More people to receive threat information
Ozment said the White House is committed to significantly increasing the timeliness, the volume and the quality of the information the government shares with private industry. One way agencies will try to keep critical infrastructure operators better informed is to expand the number of people in those industries who have security clearances. The White House realizes the clearance process has been inadequate so far, he said.
"We hear time and again from people in the critical infrastructure sectors that they need more clearances. They say, 'Look, we have one person in our company with a clearance. He receives the threat information but doesn't have the operational abilities to respond.' Or conversely, operators can get the granular information, but they lack the strategic threat picture," he said. "We hear that message, so the executive order directs DHS to prioritize and increase the issuance of clearances to critical infrastructure owners and operators. DHS had a program for doing that and it was on hiatus for about a year-and-a-half for lots of bureaucratic reasons, which we have conquered."
Clearances, however, can't be the only answer. There are, Ozment said, simply far too many people in the universe of critical infrastructure operators who need to understand cybersecurity issues to grant clearances to all of them. The White House hopes the Enhanced Cybersecurity Services (ECS) program — formerly known as the Defense Industrial Base pilot — will fill that gap. The Defense Department already has been using the program to share cyber threat signatures with a handful of Internet service providers, so that they, in-turn, can offer protection to defense companies as a managed service.
"To use an analogy, let's say you're a military base and you want to protect the perimeter, so you have a guardhouse at the entrance to the base.
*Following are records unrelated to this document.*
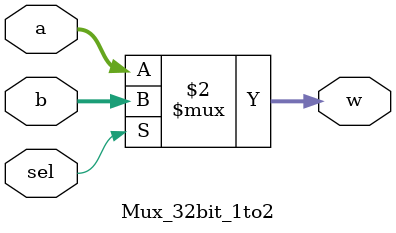
<source format=v>
`timescale 1ps/1ps
module Mux_32bit_1to2(input [31:0]a,b,input sel,output [31:0]w);
	assign w=(~sel)?a:b;
endmodule
</source>
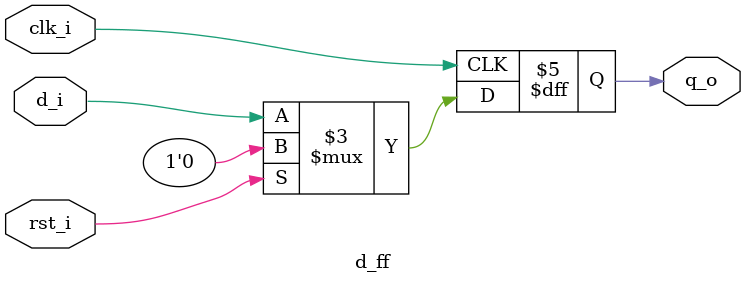
<source format=sv>

module d_ff(
  input        clk_i, // Clcok
  input        rst_i, // Synchronous Active High Reset
  input        d_i  , // Input
  output logic q_o    // Output
);
  
  always@(posedge clk_i)begin
    if(rst_i)begin
	  q_o <= 1'b0;
	end else begin
	  q_o <= d_i;
	end
  end
  
endmodule

</source>
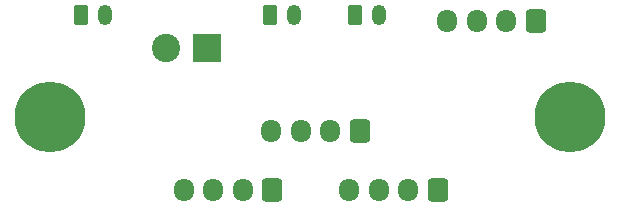
<source format=gbr>
%TF.GenerationSoftware,KiCad,Pcbnew,(6.0.11-0)*%
%TF.CreationDate,2023-05-17T22:42:15+12:00*%
%TF.ProjectId,head-interface,68656164-2d69-46e7-9465-72666163652e,rev?*%
%TF.SameCoordinates,PX3135a80PY23aadc0*%
%TF.FileFunction,Soldermask,Bot*%
%TF.FilePolarity,Negative*%
%FSLAX46Y46*%
G04 Gerber Fmt 4.6, Leading zero omitted, Abs format (unit mm)*
G04 Created by KiCad (PCBNEW (6.0.11-0)) date 2023-05-17 22:42:15*
%MOMM*%
%LPD*%
G01*
G04 APERTURE LIST*
G04 Aperture macros list*
%AMRoundRect*
0 Rectangle with rounded corners*
0 $1 Rounding radius*
0 $2 $3 $4 $5 $6 $7 $8 $9 X,Y pos of 4 corners*
0 Add a 4 corners polygon primitive as box body*
4,1,4,$2,$3,$4,$5,$6,$7,$8,$9,$2,$3,0*
0 Add four circle primitives for the rounded corners*
1,1,$1+$1,$2,$3*
1,1,$1+$1,$4,$5*
1,1,$1+$1,$6,$7*
1,1,$1+$1,$8,$9*
0 Add four rect primitives between the rounded corners*
20,1,$1+$1,$2,$3,$4,$5,0*
20,1,$1+$1,$4,$5,$6,$7,0*
20,1,$1+$1,$6,$7,$8,$9,0*
20,1,$1+$1,$8,$9,$2,$3,0*%
G04 Aperture macros list end*
%ADD10RoundRect,0.250000X0.600000X0.725000X-0.600000X0.725000X-0.600000X-0.725000X0.600000X-0.725000X0*%
%ADD11O,1.700000X1.950000*%
%ADD12RoundRect,0.250000X-0.350000X-0.625000X0.350000X-0.625000X0.350000X0.625000X-0.350000X0.625000X0*%
%ADD13O,1.200000X1.750000*%
%ADD14C,6.000000*%
%ADD15R,2.400000X2.400000*%
%ADD16C,2.400000*%
G04 APERTURE END LIST*
D10*
%TO.C,J3*%
X39225000Y-19750000D03*
D11*
X36725000Y-19750000D03*
X34225000Y-19750000D03*
X31725000Y-19750000D03*
%TD*%
D10*
%TO.C,J1*%
X25200000Y-19750000D03*
D11*
X22700000Y-19750000D03*
X20200000Y-19750000D03*
X17700000Y-19750000D03*
%TD*%
D10*
%TO.C,J8*%
X47500000Y-5500000D03*
D11*
X45000000Y-5500000D03*
X42500000Y-5500000D03*
X40000000Y-5500000D03*
%TD*%
D12*
%TO.C,J6*%
X32200000Y-5000000D03*
D13*
X34200000Y-5000000D03*
%TD*%
D14*
%TO.C,H2*%
X50400000Y-13600000D03*
%TD*%
D12*
%TO.C,J7*%
X25000000Y-5000000D03*
D13*
X27000000Y-5000000D03*
%TD*%
D15*
%TO.C,J5*%
X19700000Y-7800000D03*
D16*
X16200000Y-7800000D03*
%TD*%
D12*
%TO.C,J4*%
X9000000Y-5000000D03*
D13*
X11000000Y-5000000D03*
%TD*%
D14*
%TO.C,H1*%
X6400000Y-13600000D03*
%TD*%
D10*
%TO.C,J2*%
X32600000Y-14800000D03*
D11*
X30100000Y-14800000D03*
X27600000Y-14800000D03*
X25100000Y-14800000D03*
%TD*%
M02*

</source>
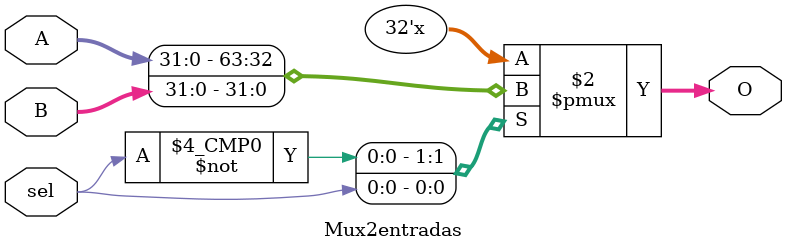
<source format=v>
`timescale 1ns / 1ps

/*
-Objetivo del módulo
Utilizado para seleccionar entre dos condiciones

-Entradas
A: Primera entrada del mux 1'b0
B: Segunda entrada del mux 1'b1
sel: Señal de control para seleccionar entre las entradas

-Salida
O: Contiene el dato de alguna de las entradas, dependiendo de la señal de control

*/

module Mux2entradas(A, B, O, sel
    );
	//Definicion de entradas y salidas 
	input sel;
	input[31:0] A, B;
	output reg[31:0] O;

	//Descripcion del MUX
	always @(A, B, sel)
		begin
			case(sel)
			0: O = A;
			1: O = B;
			endcase
		end
	endmodule

</source>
In our scenario, you've contracted that guardhouse out, and they can deal with classified information. So the government gives them a classified photo of a bad guy and says 'Don't let this guy into the base', but the people inside the base don't get to see that photo," he said. "So you're receiving the protection if you're on base, but we're also not revealing the classified information too broadly. That's essentially the concept behind ECS."
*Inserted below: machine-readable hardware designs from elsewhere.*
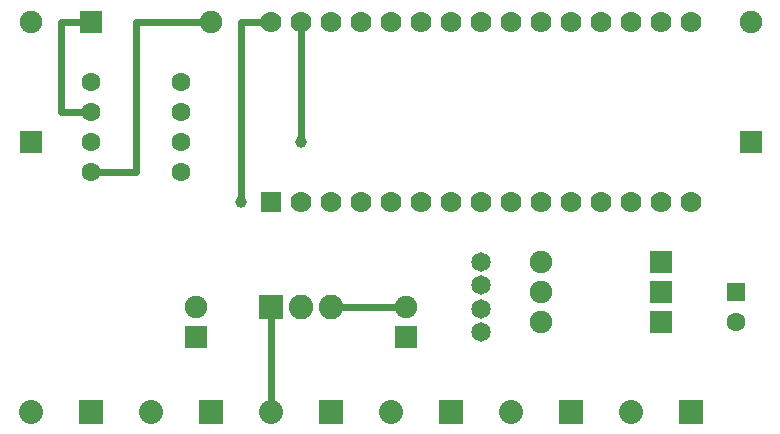
<source format=gtl>
G04 MADE WITH FRITZING*
G04 WWW.FRITZING.ORG*
G04 DOUBLE SIDED*
G04 HOLES PLATED*
G04 CONTOUR ON CENTER OF CONTOUR VECTOR*
%ASAXBY*%
%FSLAX23Y23*%
%MOIN*%
%OFA0B0*%
%SFA1.0B1.0*%
%ADD10C,0.070000*%
%ADD11C,0.063000*%
%ADD12C,0.075000*%
%ADD13C,0.080000*%
%ADD14C,0.082000*%
%ADD15C,0.039370*%
%ADD16C,0.065000*%
%ADD17C,0.062992*%
%ADD18R,0.070000X0.069972*%
%ADD19R,0.075000X0.075000*%
%ADD20R,0.080000X0.080000*%
%ADD21R,0.082000X0.082000*%
%ADD22R,0.062992X0.062992*%
%ADD23C,0.024000*%
%LNCOPPER1*%
G90*
G70*
G54D10*
X1033Y1148D03*
X1133Y1148D03*
X1233Y1148D03*
X1333Y1148D03*
X1433Y1148D03*
X1533Y1148D03*
X1633Y1148D03*
X1733Y1148D03*
X1833Y1148D03*
X1933Y1148D03*
X2033Y1148D03*
X2133Y1148D03*
X2233Y1148D03*
X2333Y1148D03*
X2433Y1148D03*
X1033Y1748D03*
X1133Y1748D03*
X1233Y1748D03*
X1333Y1748D03*
X1433Y1748D03*
X1533Y1748D03*
X1633Y1748D03*
X1733Y1748D03*
X1833Y1748D03*
X1933Y1748D03*
X2033Y1748D03*
X2133Y1748D03*
X2233Y1748D03*
X2333Y1748D03*
X2433Y1748D03*
G54D11*
X733Y1248D03*
X733Y1348D03*
X733Y1448D03*
X733Y1548D03*
X433Y1548D03*
X433Y1448D03*
X433Y1348D03*
X433Y1248D03*
X733Y1248D03*
X733Y1348D03*
X733Y1448D03*
X733Y1548D03*
X433Y1548D03*
X433Y1448D03*
X433Y1348D03*
X433Y1248D03*
G54D12*
X233Y1348D03*
X233Y1748D03*
X433Y1748D03*
X833Y1748D03*
G54D13*
X1633Y448D03*
X1433Y448D03*
X1233Y448D03*
X1033Y448D03*
X433Y448D03*
X233Y448D03*
X833Y448D03*
X633Y448D03*
X2433Y448D03*
X2233Y448D03*
X2033Y448D03*
X1833Y448D03*
G54D14*
X1033Y798D03*
X1133Y798D03*
X1233Y798D03*
G54D12*
X1483Y698D03*
X1483Y798D03*
X783Y698D03*
X783Y798D03*
G54D15*
X1133Y1348D03*
X933Y1148D03*
G54D12*
X2633Y1348D03*
X2633Y1748D03*
G54D16*
X1733Y712D03*
X1733Y791D03*
X1733Y869D03*
X1733Y948D03*
G54D17*
X2583Y847D03*
X2583Y748D03*
G54D12*
X2333Y748D03*
X1933Y748D03*
X2333Y848D03*
X1933Y848D03*
X2333Y948D03*
X1933Y948D03*
G54D18*
X1033Y1148D03*
G54D19*
X233Y1348D03*
X433Y1748D03*
G54D20*
X1633Y448D03*
X1233Y448D03*
X433Y448D03*
X833Y448D03*
X2433Y448D03*
X2033Y448D03*
G54D21*
X1033Y798D03*
G54D19*
X1483Y698D03*
X783Y698D03*
X2633Y1348D03*
G54D22*
X2583Y847D03*
G54D19*
X2333Y748D03*
X2333Y848D03*
X2333Y948D03*
G54D23*
X585Y1248D02*
X585Y1748D01*
D02*
X460Y1248D02*
X585Y1248D01*
D02*
X585Y1748D02*
X805Y1748D01*
D02*
X1133Y1719D02*
X1133Y1367D01*
D02*
X933Y1748D02*
X933Y1167D01*
D02*
X1004Y1748D02*
X933Y1748D01*
D02*
X1265Y798D02*
X1455Y798D01*
D02*
X333Y1748D02*
X333Y1448D01*
D02*
X333Y1448D02*
X406Y1448D01*
D02*
X405Y1748D02*
X333Y1748D01*
D02*
X1033Y479D02*
X1033Y766D01*
G04 End of Copper1*
M02*
</source>
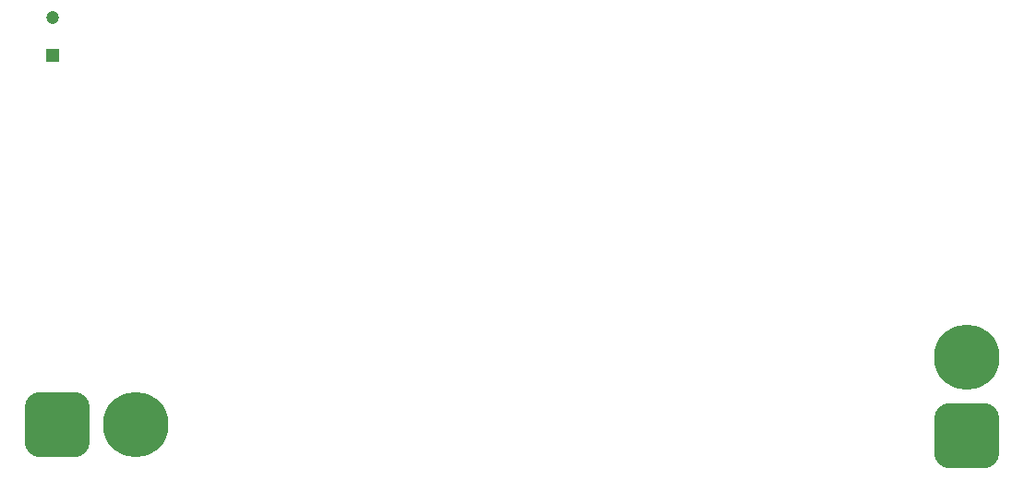
<source format=gbs>
%TF.GenerationSoftware,KiCad,Pcbnew,7.0.2*%
%TF.CreationDate,2023-06-26T22:08:20-07:00*%
%TF.ProjectId,19V 10A Standalone,31395620-3130-4412-9053-74616e64616c,rev?*%
%TF.SameCoordinates,Original*%
%TF.FileFunction,Soldermask,Bot*%
%TF.FilePolarity,Negative*%
%FSLAX46Y46*%
G04 Gerber Fmt 4.6, Leading zero omitted, Abs format (unit mm)*
G04 Created by KiCad (PCBNEW 7.0.2) date 2023-06-26 22:08:20*
%MOMM*%
%LPD*%
G01*
G04 APERTURE LIST*
G04 Aperture macros list*
%AMRoundRect*
0 Rectangle with rounded corners*
0 $1 Rounding radius*
0 $2 $3 $4 $5 $6 $7 $8 $9 X,Y pos of 4 corners*
0 Add a 4 corners polygon primitive as box body*
4,1,4,$2,$3,$4,$5,$6,$7,$8,$9,$2,$3,0*
0 Add four circle primitives for the rounded corners*
1,1,$1+$1,$2,$3*
1,1,$1+$1,$4,$5*
1,1,$1+$1,$6,$7*
1,1,$1+$1,$8,$9*
0 Add four rect primitives between the rounded corners*
20,1,$1+$1,$2,$3,$4,$5,0*
20,1,$1+$1,$4,$5,$6,$7,0*
20,1,$1+$1,$6,$7,$8,$9,0*
20,1,$1+$1,$8,$9,$2,$3,0*%
G04 Aperture macros list end*
%ADD10R,1.200000X1.200000*%
%ADD11C,1.200000*%
%ADD12RoundRect,1.500000X1.500000X-1.500000X1.500000X1.500000X-1.500000X1.500000X-1.500000X-1.500000X0*%
%ADD13C,6.000000*%
%ADD14RoundRect,1.500000X-1.500000X-1.500000X1.500000X-1.500000X1.500000X1.500000X-1.500000X1.500000X0*%
G04 APERTURE END LIST*
D10*
X96520000Y-67790000D03*
D11*
X96520000Y-64290000D03*
D12*
X180340000Y-102660000D03*
D13*
X180340000Y-95460000D03*
D14*
X96940000Y-101600000D03*
D13*
X104140000Y-101600000D03*
M02*

</source>
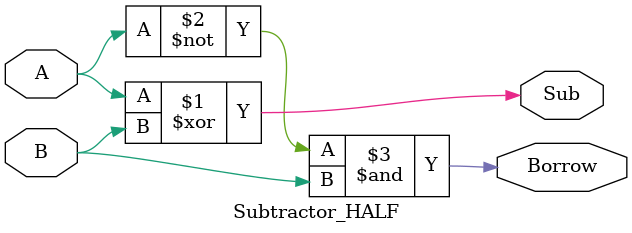
<source format=v>
`timescale 1ns / 1ps


module Subtractor_HALF(
    input A,
    input B,
    output Sub,
    output Borrow
    );
    assign Sub =A^B;
    assign Borrow =(~A&B);
endmodule

</source>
Advanced understanding needed
At the same time though, Ozment said agencies continue to struggle over concerns that some companies who operate critical infrastructure don't have the capacity or know-how to understand and react to cyber threats adequately. In those cases, information sharing isn't good enough.
"What we've found is unless an organization has a basic level of cybersecurity defenses, there's no amount of sharing we can do that will make them successful," he said. "The guardhouse works if it's on the road to the base. But if you don't know how many roads are going in and out of your base, you can't put guardhouses on them, and having a photo of the bad guy does you no good if you have no understanding of the roads that are entering and exiting your base. That's the situation we find sometimes in critical infrastructure."